Macklin R. Robinson

Personal information
- Date of birth: April 2, 1994 (age 31)
- Place of birth: Cooperstown, New York, United States
- Position(s): Goalkeeper

Team information
- Current team: AC Syracuse Pulse
- Number: 1

College career
- Years: Team / Apps / (Gls)
- 2012–2013: Ohio Dominican Panthers / 28 / (0)
- 2014–2015: DePaul Blue Demons / 34 / (0)

Senior career*
- Years: Team / Apps / (Gls)
- 2016–2017: North Carolina FC / 5 / (0)
- 2017: → Pittsburgh Riverhounds (loan) / 1 / (0)
- 2018: New York Cosmos / 4 / (0)
- 2019–2020: Tampa Bay Rowdies / 5 / (0)
- 2022–: AC Syracuse Pulse / 12 / (0)

= Macklin Robinson =

American soccer player

Macklin Robinson (born April 2, 1994) is an American professional soccer player who plays as a goalkeeper for AC Syracuse Pulse.

==Career==
Robinson played two years of college soccer at Ohio Dominican University between 2012 and 2013, before transferring to DePaul University, where he played in 2014 and 2015.

On April 27, 2016, Robinson signed with North American Soccer League side Carolina RailHawks. Now known as North Carolina FC, he played two years with notable performances against, Swansea City, at the time an English Premier League team, and eventual NASL champions the San Francisco Deltas.
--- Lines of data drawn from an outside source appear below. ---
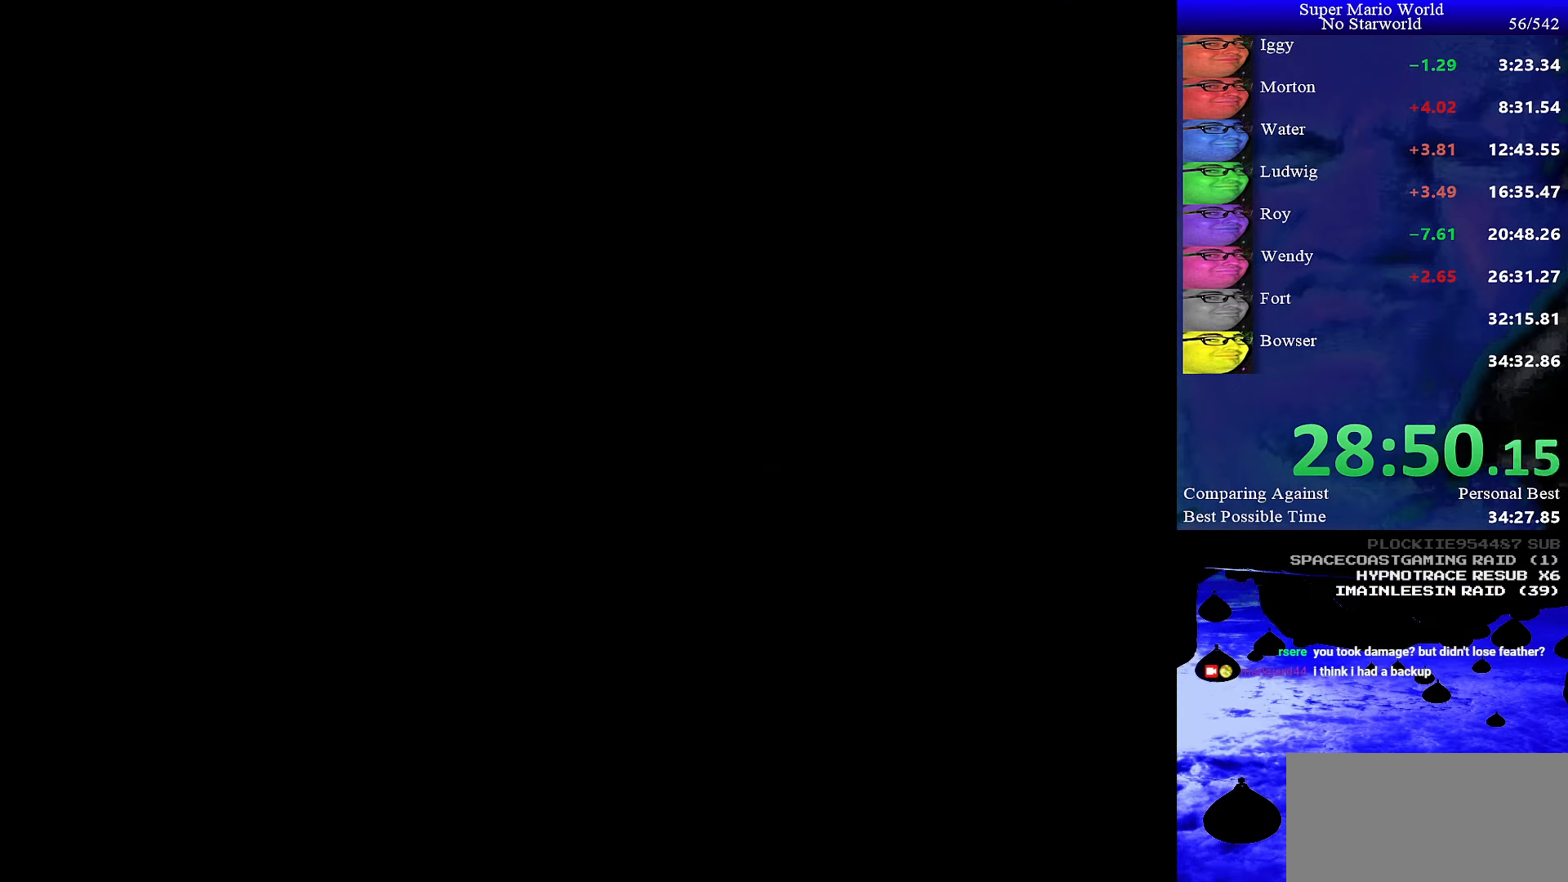
{"buttons": [], "events": []}
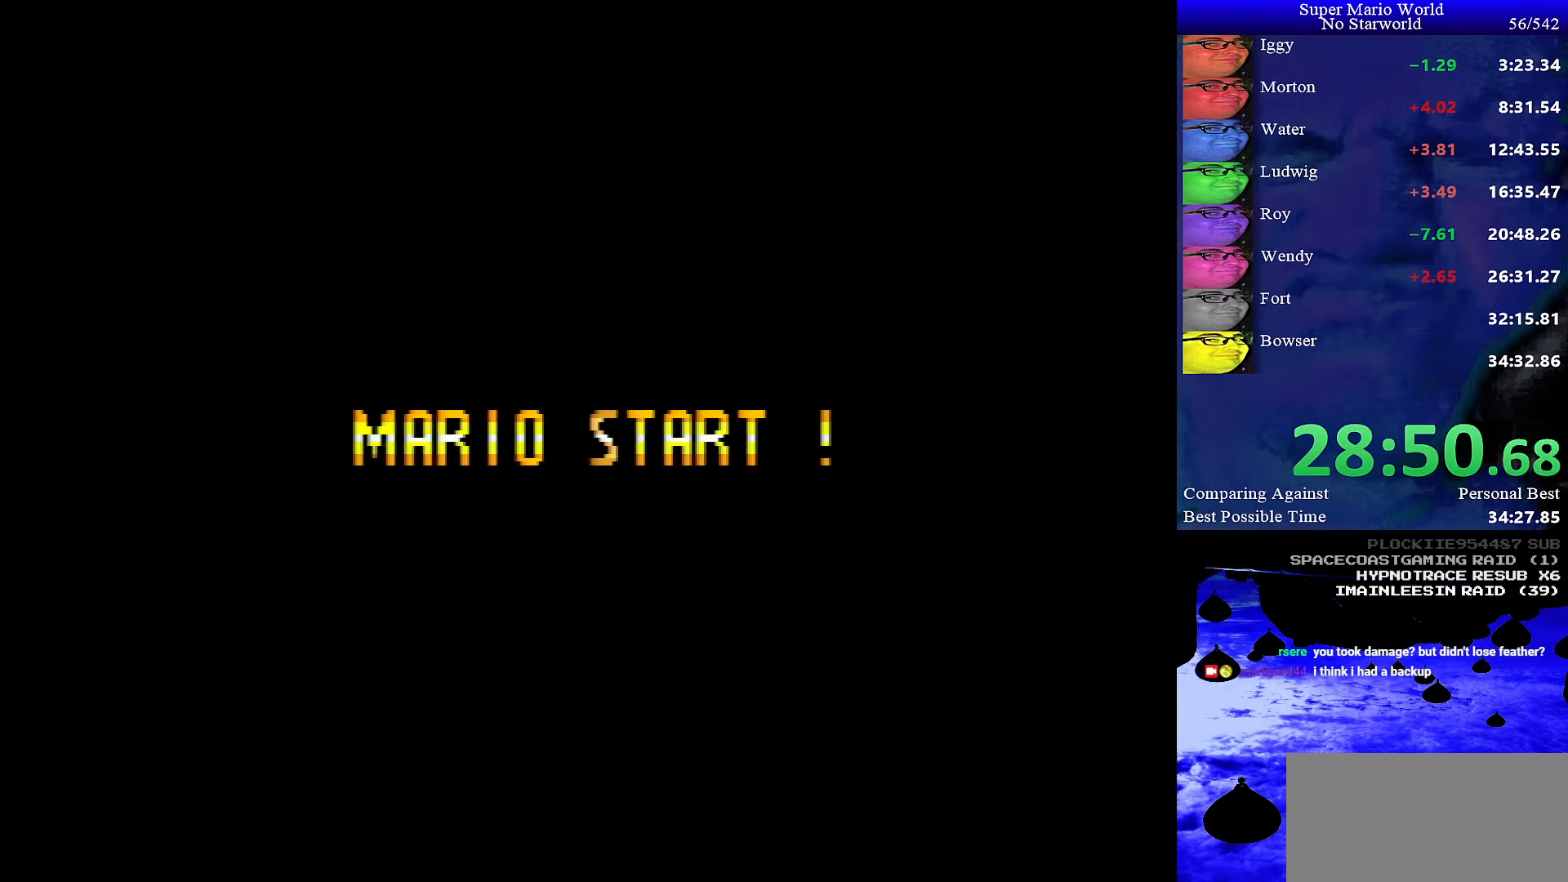
{"buttons": [], "events": []}
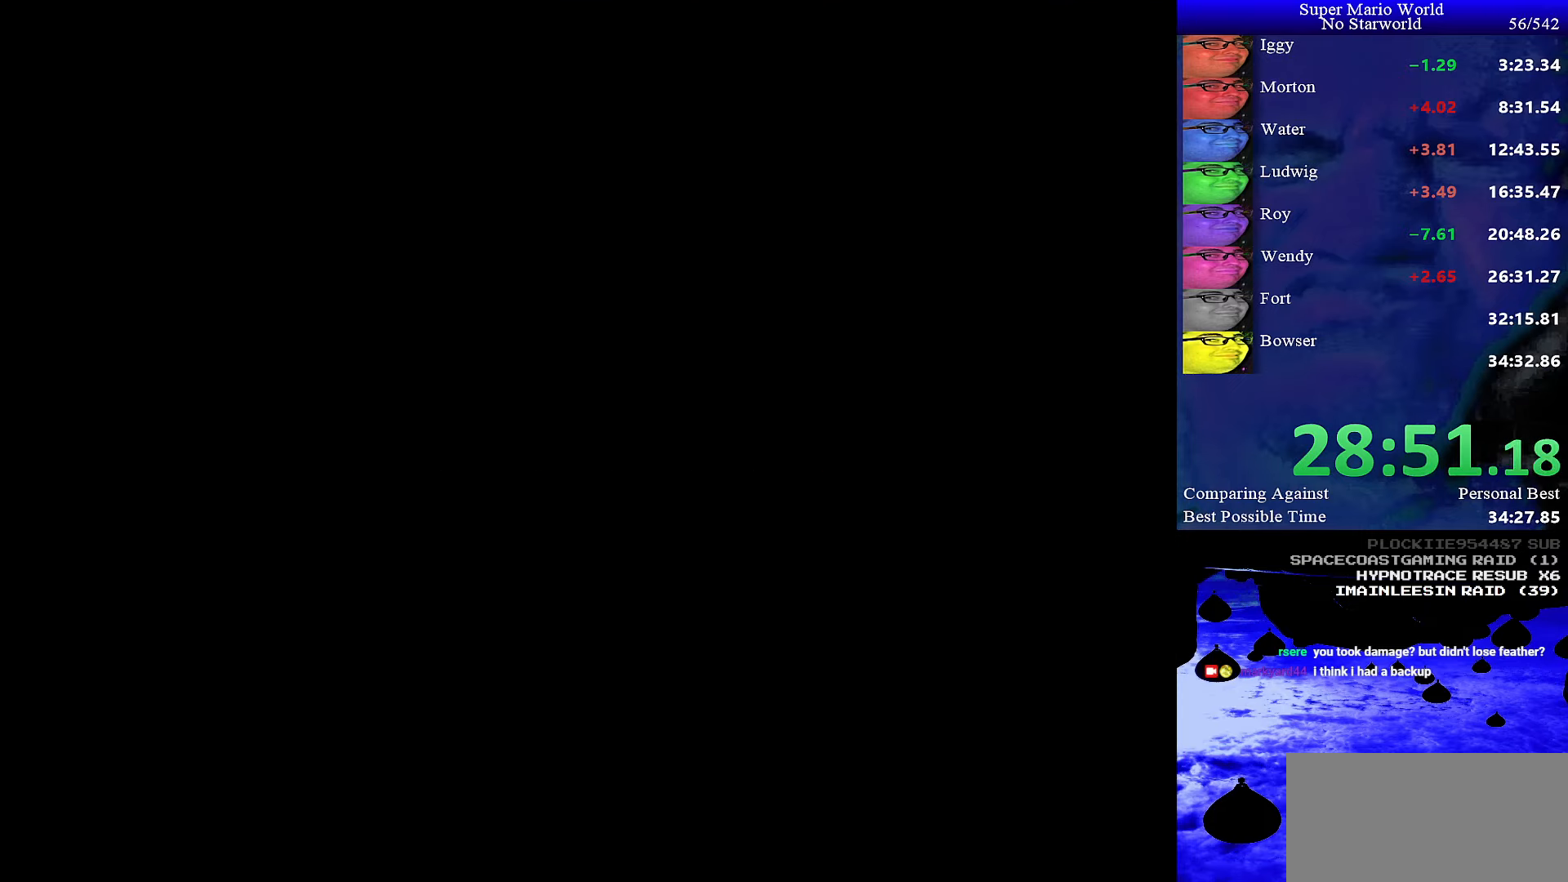
{"buttons": [], "events": []}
Robinson was loaned to United Soccer League club Pittsburgh Riverhounds on June 30, 2017.

On 6 February 2019, Robinson signed with the Tampa Bay Rowdies of the USL Championship. His Rowdies team would eventually go on to win the USL Eastern conference title and become Co-USL-Champions during the 2020 Covid Pandemic.

On 24 March 2022, Robinson signed with a new expansion team based in Syracuse, New York, AC Syracuse Pulse.